The following is a release from the Campaign Life Coalition
The approval of the deadly pill RU-486 (mifepristone) has now been approved by Health Canada officials. Campaign Life Coalition and other pro-life groups launched petitions against approval of the abortion drug arguing Canada does not need to make abortion access easier and citing its health risks to the mother. Clinical trials in Canada were halted in 2001 following the death of one woman. In 2011, the U.S. Food and Drug Administration reported 2,200 adverse effects, including 14 deaths, 58 ectopic pregnancies, 256 infections and 339 problems resulting in blood transfusions.
Pro-lifers were hopeful that Bill C-17, which became law last November 2014, might help keep RU-486 out of Canada. Also known as Vanessa’s law, the private member’s bill requires the mandatory reporting of adverse drug reactions and institutes tough new penalties for unsafe products.
“RU-486 is a human pesticide which kills the pre-born child and harms women,” said Jim Hughes, National President of Campaign Life Coalition. “We have fought against this drug coming into Canada since 1999 in order to safeguard the health of women and save unborn children from early deaths.”
“We have a glut of abortions in Canada since 1969 with deaths of in-womb babies exceeding 4 million,” said Mary Ellen Douglas, National Organizer of Campaign Life Coalition. “Surely we do not need to add this disastrous medication to the killing that is already taking place.”
Campaign Life Coalition calls on the federal government, Health Minister Rona Ambrose and Prime Minister Harper to stop the distribution of this drug. Canada must begin to protect children in the womb and offer their mothers true help not a dead baby.
News Story on the Launch of the Abortion Pill Approved by Health Canada
A quarter century after women in France were first given access to it, the abortion drug known as RU-486 is finally going to be available in Canada.
Health Canada confirmed late Wednesday that it had approved the drug for use here, 2 1/2 years after the manufacturer’s application was submitted. Women will need to obtain a prescription from a doctor to purchase the drug.

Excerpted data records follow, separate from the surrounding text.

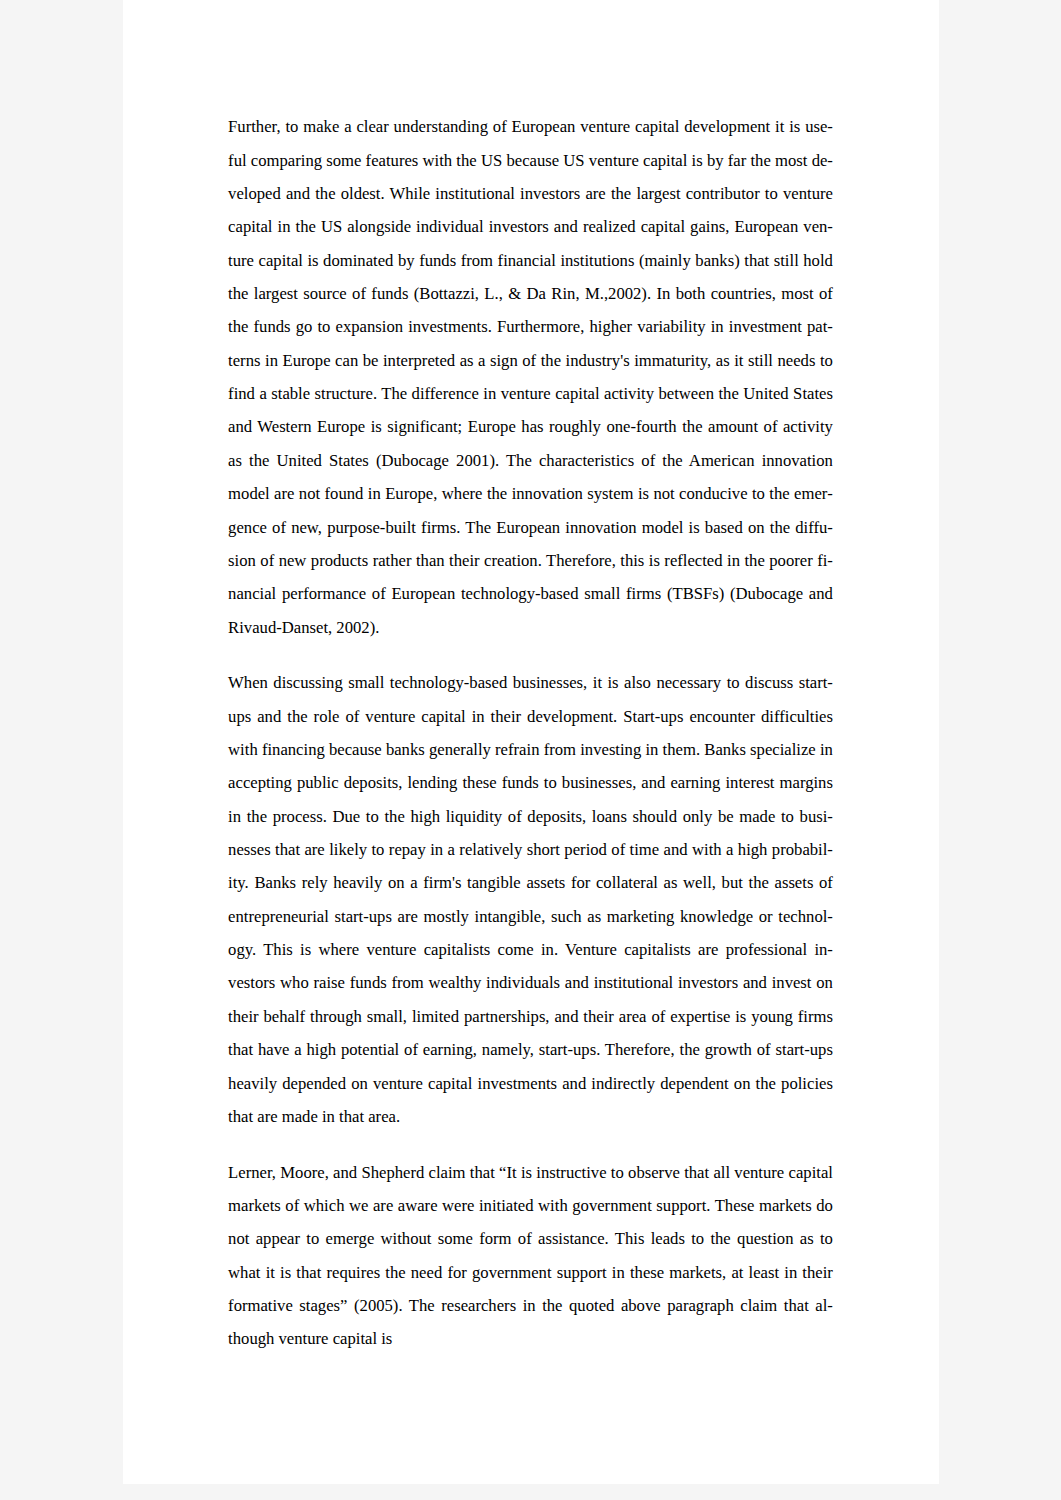Further, to make a clear understanding of European venture capital development it is useful comparing some features with the US because US venture capital is by far the most developed and the oldest. While institutional investors are the largest contributor to venture capital in the US alongside individual investors and realized capital gains, European venture capital is dominated by funds from financial institutions (mainly banks) that still hold the largest source of funds (Bottazzi, L., & Da Rin, M.,2002). In both countries, most of the funds go to expansion investments. Furthermore, higher variability in investment patterns in Europe can be interpreted as a sign of the industry's immaturity, as it still needs to find a stable structure. The difference in venture capital activity between the United States and Western Europe is significant; Europe has roughly one-fourth the amount of activity as the United States (Dubocage 2001). The characteristics of the American innovation model are not found in Europe, where the innovation system is not conducive to the emergence of new, purpose-built firms. The European innovation model is based on the diffusion of new products rather than their creation. Therefore, this is reflected in the poorer financial performance of European technology-based small firms (TBSFs) (Dubocage and Rivaud-Danset, 2002).
When discussing small technology-based businesses, it is also necessary to discuss start-ups and the role of venture capital in their development. Start-ups encounter difficulties with financing because banks generally refrain from investing in them. Banks specialize in accepting public deposits, lending these funds to businesses, and earning interest margins in the process. Due to the high liquidity of deposits, loans should only be made to businesses that are likely to repay in a relatively short period of time and with a high probability. Banks rely heavily on a firm's tangible assets for collateral as well, but the assets of entrepreneurial start-ups are mostly intangible, such as marketing knowledge or technology. This is where venture capitalists come in. Venture capitalists are professional investors who raise funds from wealthy individuals and institutional investors and invest on their behalf through small, limited partnerships, and their area of expertise is young firms that have a high potential of earning, namely, start-ups. Therefore, the growth of start-ups heavily depended on venture capital investments and indirectly dependent on the policies that are made in that area.
Lerner, Moore, and Shepherd claim that “It is instructive to observe that all venture capital markets of which we are aware were initiated with government support. These markets do not appear to emerge without some form of assistance. This leads to the question as to what it is that requires the need for government support in these markets, at least in their formative stages” (2005). The researchers in the quoted above paragraph claim that although venture capital is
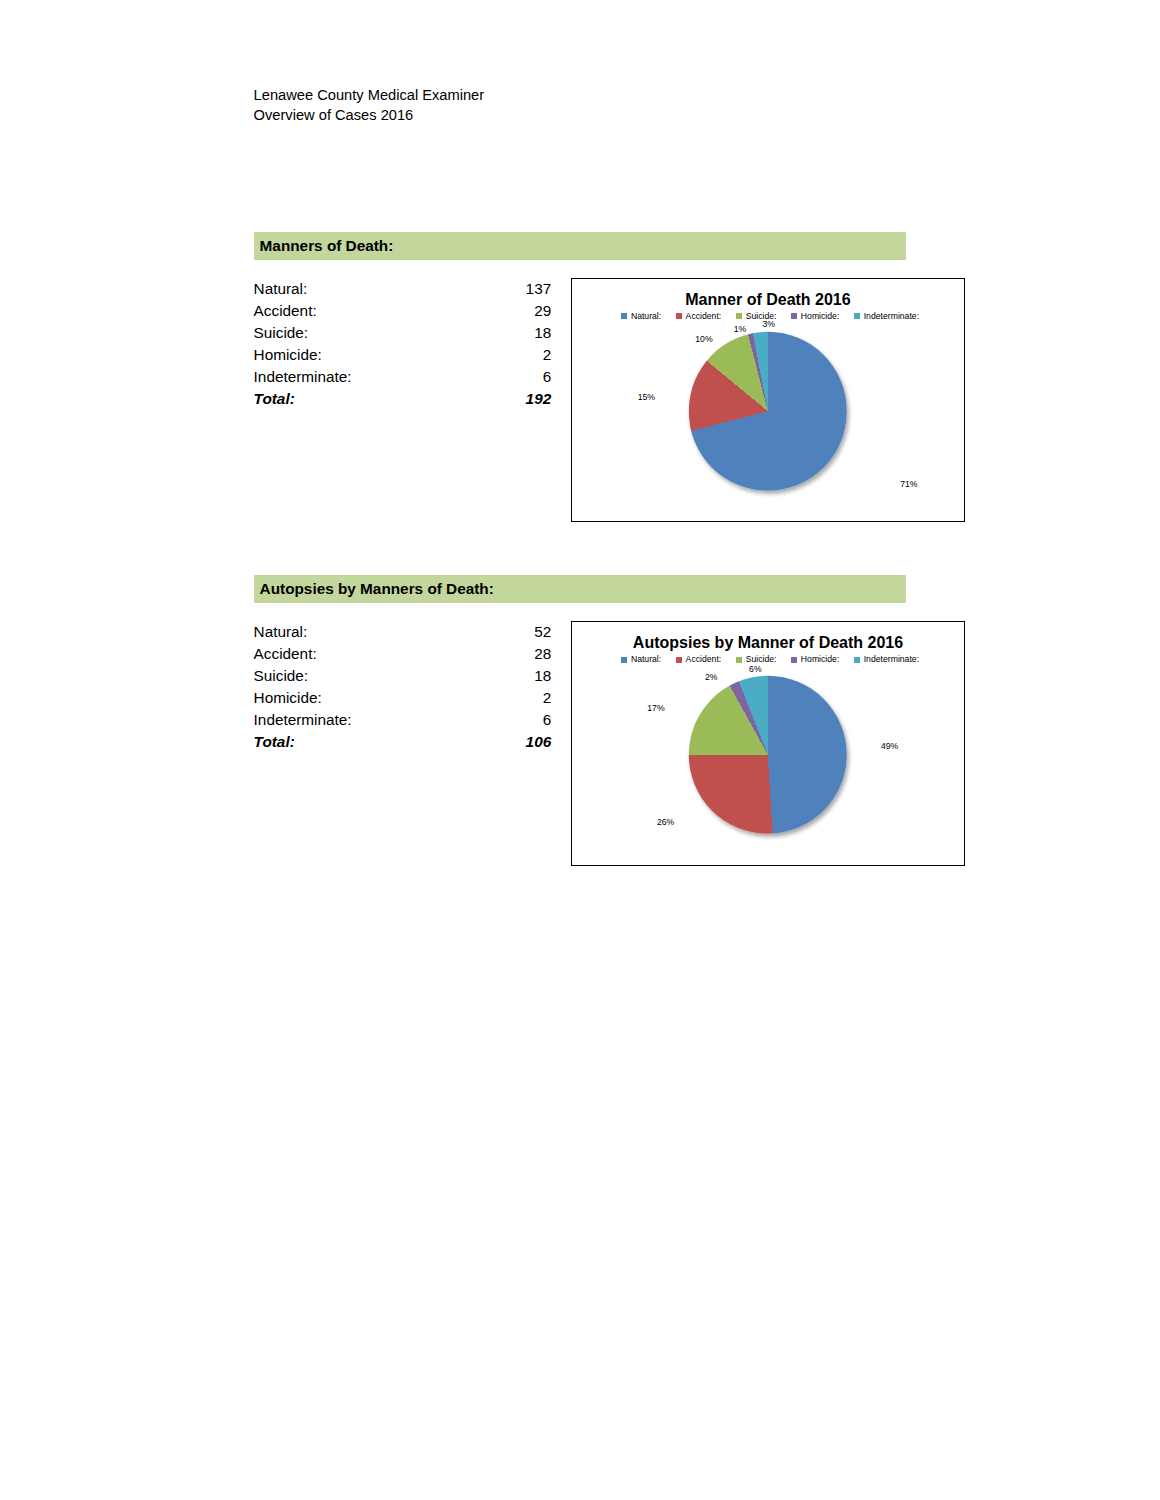Lenawee County Medical Examiner
Overview of Cases 2016
Manners of Death:
| Natural: | 137 |
| Accident: | 29 |
| Suicide: | 18 |
| Homicide: | 2 |
| Indeterminate: | 6 |
| Total: | 192 |
Manner of Death 2016
Natural: Accident: Suicide: Homicide: Indeterminate:
71%
15%
10%
1%
3%
Autopsies by Manners of Death:
| Natural: | 52 |
| Accident: | 28 |
| Suicide: | 18 |
| Homicide: | 2 |
| Indeterminate: | 6 |
| Total: | 106 |
Autopsies by Manner of Death 2016
Natural: Accident: Suicide: Homicide: Indeterminate:
49%
26%
17%
2%
6%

“The application has been before Health Canada since December 2012, so it is long overdue that they approve this very safe and effective method of early abortion care that millions of women around the world have been able to access since 1988,” said Vicki Saporta, president and CEO of the National Abortion Federation and its Canadian offshoot, NAF Canada.
“No one can claim that they fast-tracked the approval process and didn’t very thoroughly and completely review the application.”
NAF Canada represents the health-care professionals who provide most of the abortion care in this country. The group spearheaded efforts to bring the drug to Canada.
The drug has been available since 1988 in France and nearly as long in Britain. The drug was approved for use in the United States in 2000. Saporta said women in 60 countries have access to the drug, which is used to safely terminate a pregnancy.
Federal Health Minister Rona Ambrose had little to say Wednesday night about her department’s decision.
“Drug approval decisions are arms-length decisions made by Health Canada officials based on analysis by Health Canada scientists,” a spokesperson for Ambrose said in an email.
The drug will be sold under the brand name Mifegymiso in Canada. It is made by Linepharma International Limited.
It is often called mifepristone. But in fact Mifegymiso is two drugs, mifepristone and misoprostol. The former blocks production of the hormone progesterone, needed to sustain a pregnancy. The latter prompts the uterus to contract and expel the placenta and the fetus.
Studies have shown the drug can be used safely as late as 70 days into a pregnancy, although it is thought Health Canada may have set an earlier limit on the use of the drug.
Reproductive medicine experts have called the drug the best known option for abortion and have been advocating for its approval in Canada.
While some countries allow the drug to be dispensed by pharmacists, Health Canada has opted not to go that route.
Saporta said initially the drug will probably only be available through health-care professionals who already provide abortion services. But she said it’s hoped that over time more doctors will agree to prescribe the drug — especially those serving remote communities or working in areas where women have to travel long distances to see a doctor who will perform an abortion.
“Mifepristone holds the promise of improving access to abortion care for women in more rural communities where there isn’t a current abortion provider,” she said.
Saporta said it is likely the drug will only become available in Canada in early 2016.